## DATA TO USE
------------

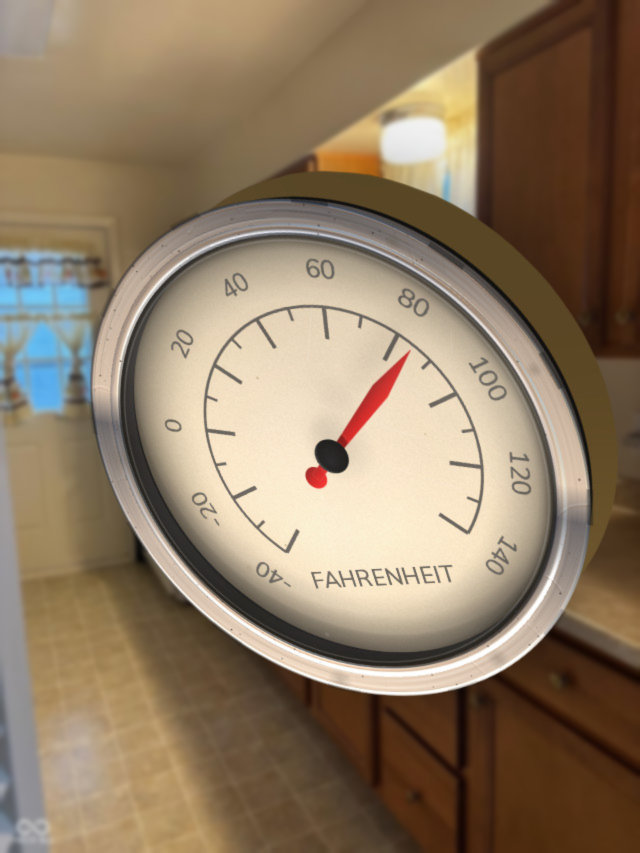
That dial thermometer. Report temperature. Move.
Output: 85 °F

------------

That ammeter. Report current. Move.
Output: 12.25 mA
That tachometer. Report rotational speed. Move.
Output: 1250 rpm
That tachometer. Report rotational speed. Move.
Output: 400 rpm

------------

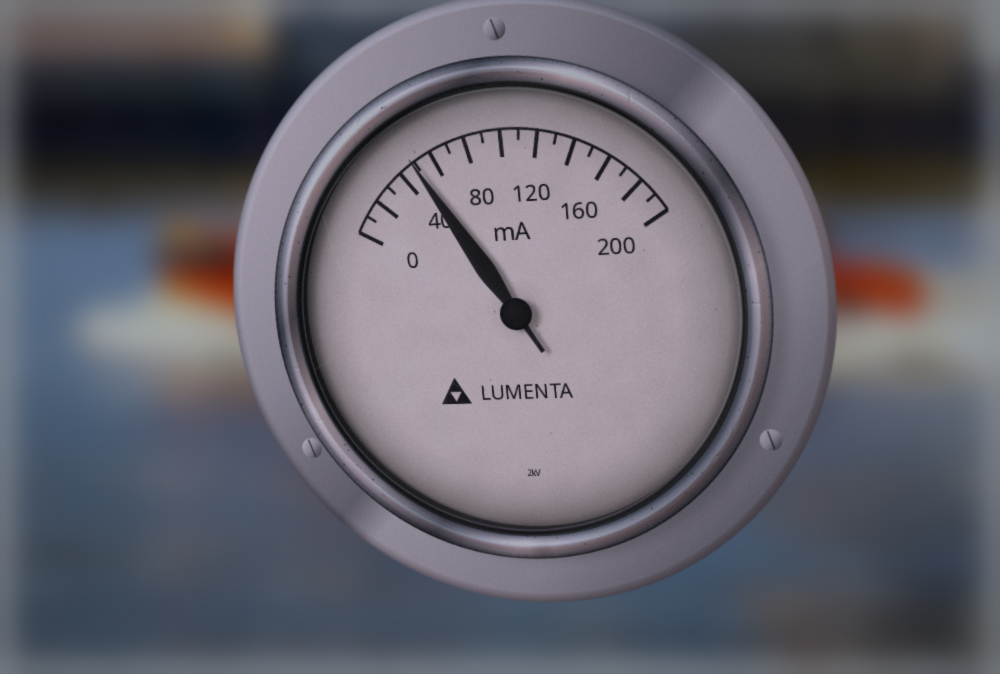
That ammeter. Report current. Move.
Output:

------------

## YOUR INSTRUCTIONS
Please render the entries as a numbered list, from the line that contains "That dial thermometer." through the line that contains "Output: 85 °F". Include both of those lines, nothing beyond them, and skip any blank lines.

## ANSWER BOX
1. That dial thermometer. Report temperature. Move.
2. Output: 85 °F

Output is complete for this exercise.